Maya Stovall: Liquor Store Theatre, vol. 4, no. 7 (2017). Courtesy the artist and Todd Stovall. Pictured performers include Seycon-Nadia Chea and Mohamed Soumah with the artist.
Cranbrook Art Museum presents Liquor Store Theatre Performance Films by Detroit-based artist Maya Stovall, an innovator who works across the disciplines of dance, theory, anthropology, ethnography, and contemporary art. The museum will feature films from this series of site-specific dance interventions that began in 2014, as well as premiere a new film created in summer 2017 for the exhibition.
In Liquor Store Theatre, Stovall situates her stage in the public parking lots, sidewalks, and streets in front of liquor stores in her McDougall-Hunt neighborhood in Detroit. In an area with few operating storefronts, the liquor stores have become the de-facto centers of commerce, including groceries and electronics, and a place for residents to socialize. The unannounced performances include herself and several dancers that perform a meditative-style of ballet and jazz with the occasional bystander joining in the movement. Beyond the dancer’s bodies, the performance ruptures the stilted choreography of daily life for the people in the neighborhood—a moment of curiosity and spectacle just for them. After each performance, Stovall engages her audience in conversation and documents their personal experiences, musings, and predictions on Detroit’s socioeconomic condition and future. Dance is not the objective, but a conduit for communication and reflection.

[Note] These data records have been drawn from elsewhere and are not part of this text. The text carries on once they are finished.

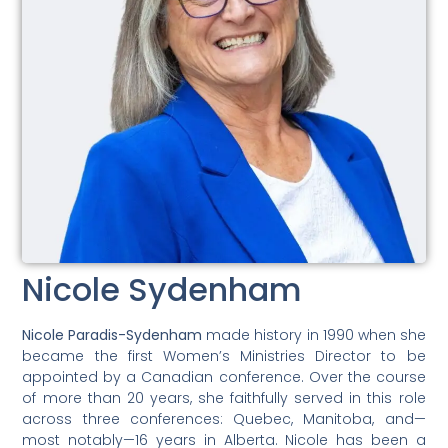
Nicole Sydenham
Nicole Paradis-Sydenham
made history in 1990 when she
became the first Women’s Ministries Director to be
appointed by a Canadian conference. Over the course
of more than 20 years, she faithfully served in this role
across three conferences: Quebec, Manitoba, and—
most notably—16 years in Alberta. Nicole has been a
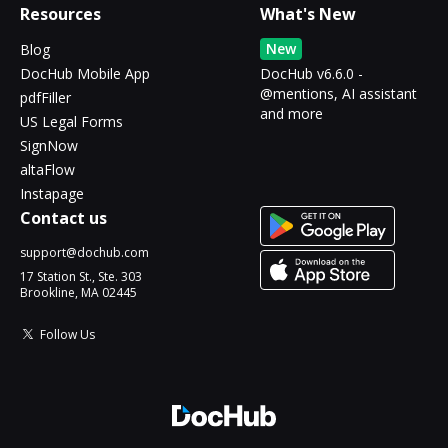
Resources
What's New
New
Blog
DocHub Mobile App
DocHub v6.6.0 -
@mentions, AI assistant
pdfFiller
and more
US Legal Forms
SignNow
altaFlow
Instapage
Contact us
support@dochub.com
17 Station St., Ste. 303
Brookline, MA 02445
Follow Us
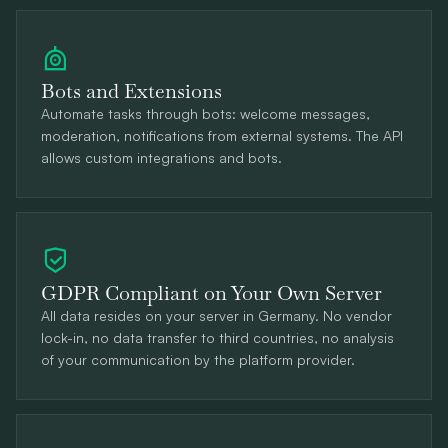
Bots and Extensions
Automate tasks through bots: welcome messages,
moderation, notifications from external systems. The API
allows custom integrations and bots.
GDPR Compliant on Your Own Server
All data resides on your server in Germany. No vendor
lock-in, no data transfer to third countries, no analysis
of your communication by the platform provider.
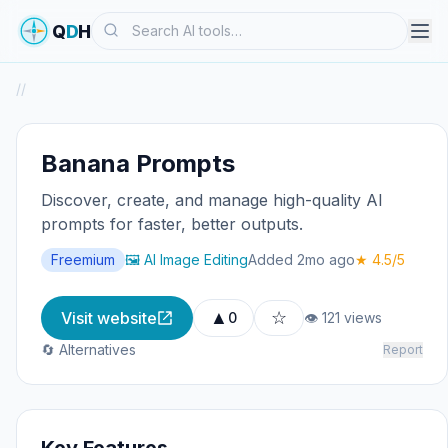
Search
Q
D
H
/
/
Banana Prompts
Discover, create, and manage high-quality AI
prompts for faster, better outputs.
Freemium
🖼️ AI Image Editing
Added 2mo ago
★ 4.5/5
▲
☆
Visit website
0
👁 121 views
🔄 Alternatives
Report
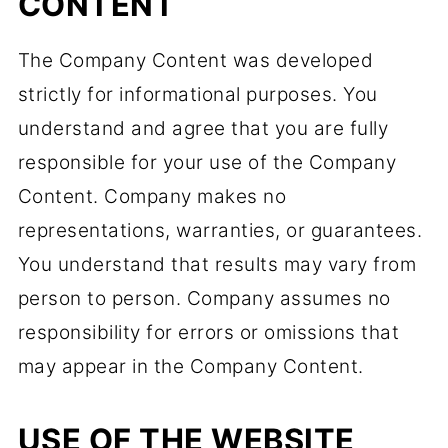
CONTENT
The Company Content was developed
strictly for informational purposes. You
understand and agree that you are fully
responsible for your use of the Company
Content. Company makes no
representations, warranties, or guarantees.
You understand that results may vary from
person to person. Company assumes no
responsibility for errors or omissions that
may appear in the Company Content.
USE OF THE WEBSITE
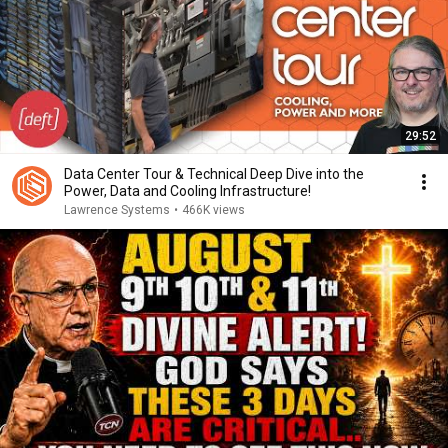
29:52
Data Center Tour & Technical Deep Dive into the
Power, Data and Cooling Infrastructure!
Lawrence Systems
•
466K views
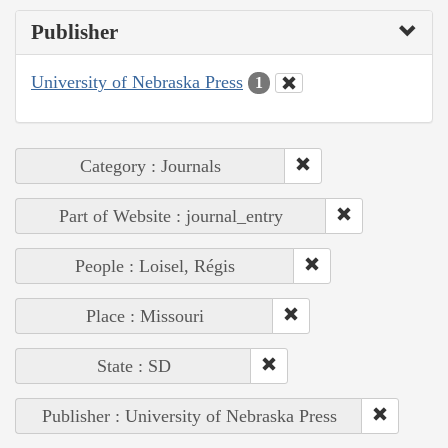
Publisher
University of Nebraska Press
1
Category : Journals
Part of Website : journal_entry
People : Loisel, Régis
Place : Missouri
State : SD
Publisher : University of Nebraska Press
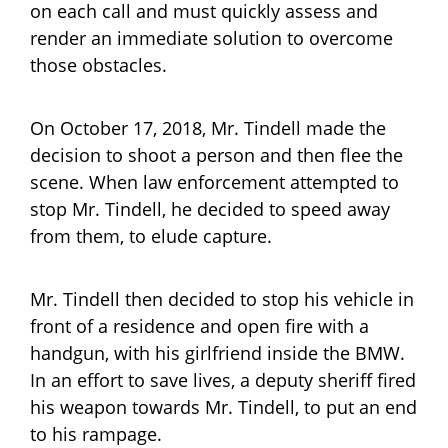
on each call and must quickly assess and
render an immediate solution to overcome
those obstacles.
On October 17, 2018, Mr. Tindell made the
decision to shoot a person and then flee the
scene. When law enforcement attempted to
stop Mr. Tindell, he decided to speed away
from them, to elude capture.
Mr. Tindell then decided to stop his vehicle in
front of a residence and open fire with a
handgun, with his girlfriend inside the BMW.
In an effort to save lives, a deputy sheriff fired
his weapon towards Mr. Tindell, to put an end
to his rampage.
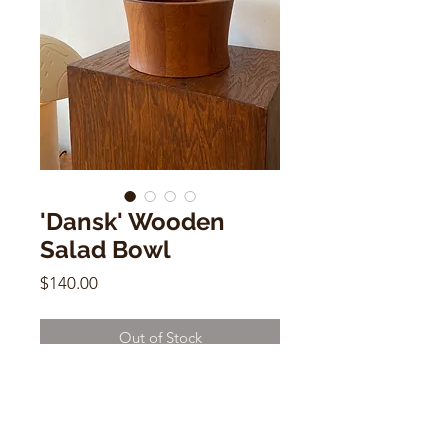
'Dansk' Wooden
Salad Bowl
Price
$140.00
Out of Stock
'Dansk' Wooden Salad Bowl
5.5"h x 9"w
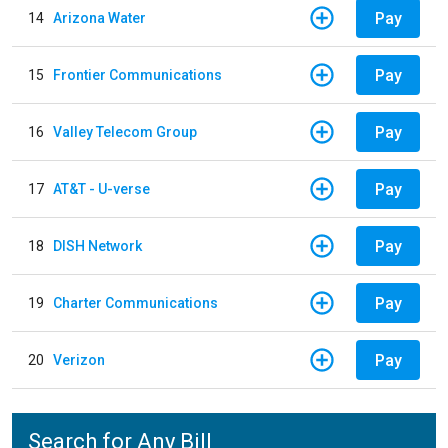
Pay
14
Arizona Water
Pay
15
Frontier Communications
Pay
16
Valley Telecom Group
Pay
17
AT&T - U-verse
Pay
18
DISH Network
Pay
19
Charter Communications
Pay
20
Verizon
Search for Any Bill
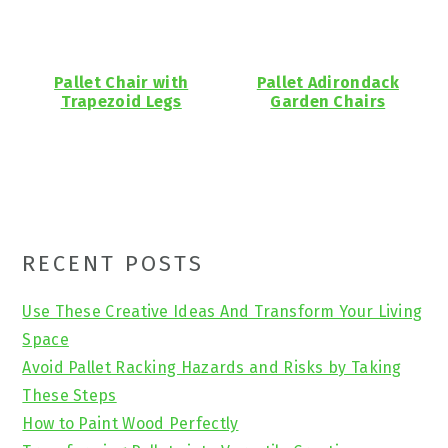
Pallet Chair with
Pallet Adirondack
Trapezoid Legs
Garden Chairs
Primary
RECENT POSTS
Sidebar
Use These Creative Ideas And Transform Your Living
Space
Avoid Pallet Racking Hazards and Risks by Taking
These Steps
How to Paint Wood Perfectly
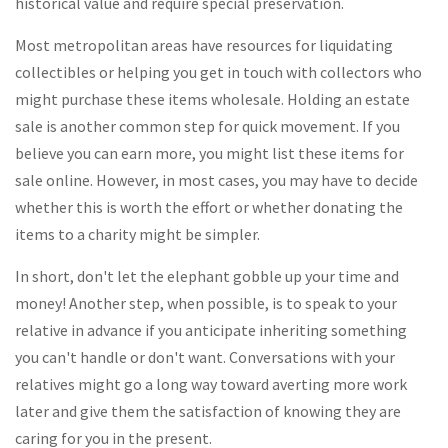
historical value and require special preservation.
Most metropolitan areas have resources for liquidating
collectibles or helping you get in touch with collectors who
might purchase these items wholesale. Holding an estate
sale is another common step for quick movement. If you
believe you can earn more, you might list these items for
sale online. However, in most cases, you may have to decide
whether this is worth the effort or whether donating the
items to a charity might be simpler.
In short, don't let the elephant gobble up your time and
money! Another step, when possible, is to speak to your
relative in advance if you anticipate inheriting something
you can't handle or don't want. Conversations with your
relatives might go a long way toward averting more work
later and give them the satisfaction of knowing they are
caring for you in the present.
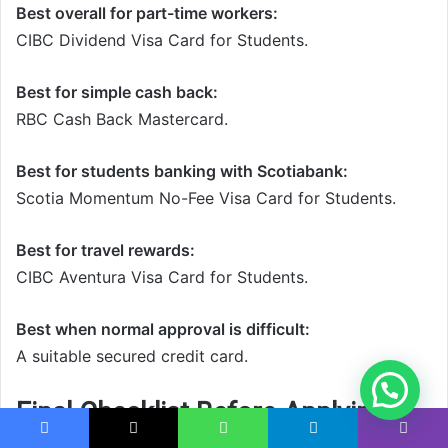
Best overall for part-time workers:
CIBC Dividend Visa Card for Students.
Best for simple cash back:
RBC Cash Back Mastercard.
Best for students banking with Scotiabank:
Scotia Momentum No-Fee Visa Card for Students.
Best for travel rewards:
CIBC Aventura Visa Card for Students.
Best when normal approval is difficult:
A suitable secured credit card.
Final Checklist Before Applying
Facebook
X
WhatsApp
Telegram
Viber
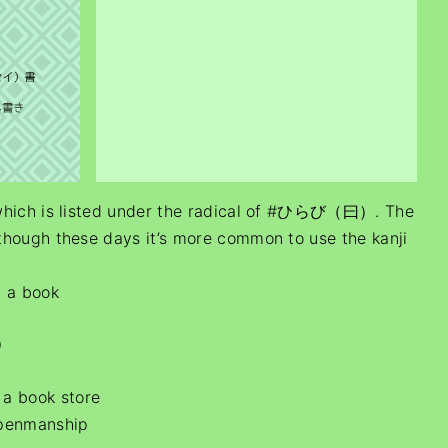
 which is listed under the radical of #ひらび（曰）. The
though these days it’s more common to use the kanji
, a book
）
a book store
 penmanship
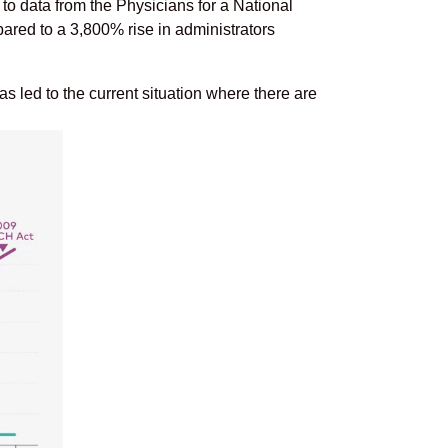
to data from the Physicians for a National
ed to a 3,800% rise in administrators
as led to the current situation where there are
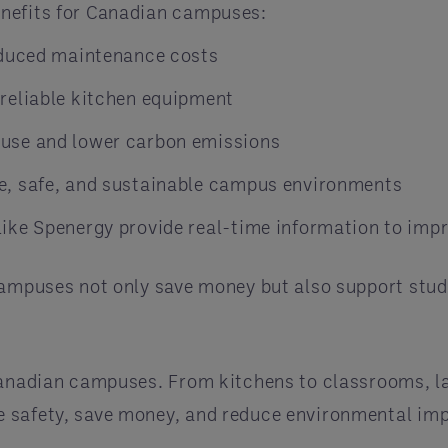
enefits for Canadian campuses:
educed maintenance costs
reliable kitchen equipment
use and lower carbon emissions
, safe, and sustainable campus environments
ke Spenergy provide real-time information to impr
campuses not only save money but also support stude
Canadian campuses. From kitchens to classrooms, la
e safety, save money, and reduce environmental im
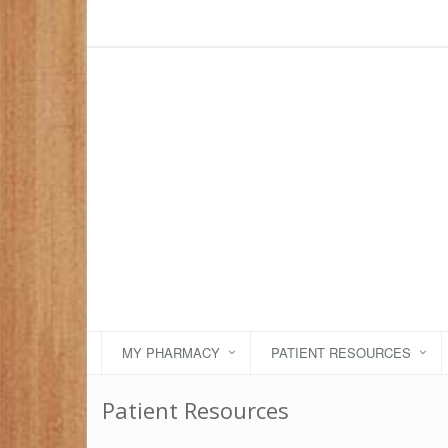
MY PHARMACY
PATIENT RESOURCES
Patient Resources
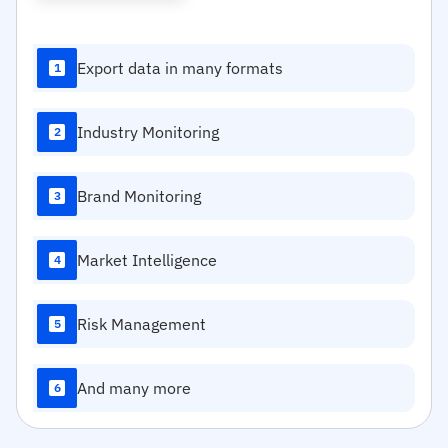
Export data in many formats
1
Industry Monitoring
2
Brand Monitoring
3
Market Intelligence
4
Risk Management
5
And many more
6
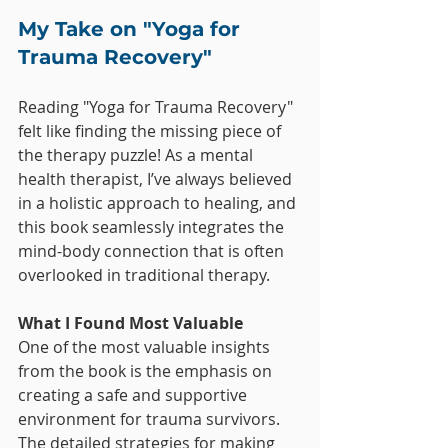
My Take on "Yoga for 
Trauma Recovery"
Reading "Yoga for Trauma Recovery" 
felt like finding the missing piece of 
the therapy puzzle! As a mental 
health therapist, I’ve always believed 
in a holistic approach to healing, and 
this book seamlessly integrates the 
mind-body connection that is often 
overlooked in traditional therapy.
What I Found Most Valuable
One of the most valuable insights 
from the book is the emphasis on 
creating a safe and supportive 
environment for trauma survivors. 
The detailed strategies for making 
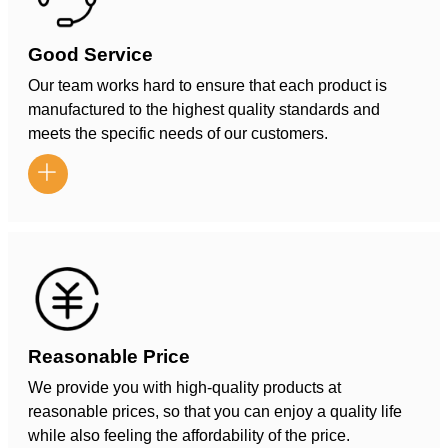
Good Service
Our team works hard to ensure that each product is
manufactured to the highest quality standards and
meets the specific needs of our customers.

Reasonable Price
We provide you with high-quality products at
reasonable prices, so that you can enjoy a quality life
while also feeling the affordability of the price.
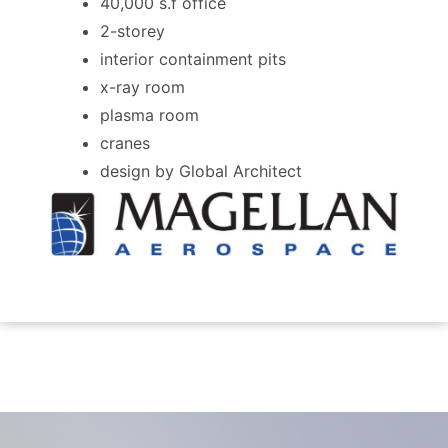
40,000 s.f office
2-storey
interior containment pits
x-ray room
plasma room
cranes
design by Global Architect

Maya Stovall: Liquor Store Theatre Performance Films is presented at Cranbrook Art Museum contemporaneously alongside three other solo exhibitions by artists that all operate at the intersection of art and street culture: Ryan McGinness: Studio Views; Basquiat Before Basquiat: East 12th Street, 1979-1980
(traveling from MCA Denver); and Keith Haring: The End of the Line. Like early interventionist graffiti by Basquiat and Haring before her, Stovall works against the surface of the street and her movements are a form of ephemeral markmaking. Public space is reimagined by these artists as canvas, stage, and
site for collaboration with everyday life.
Maya Stovall is a fourth generation Detroiter and currently a Ph.D. candidate in Cultural Anthropology and Performance Studies at Wayne State University. Works from the series were recently presented as part of the 2017 Whitney Biennial.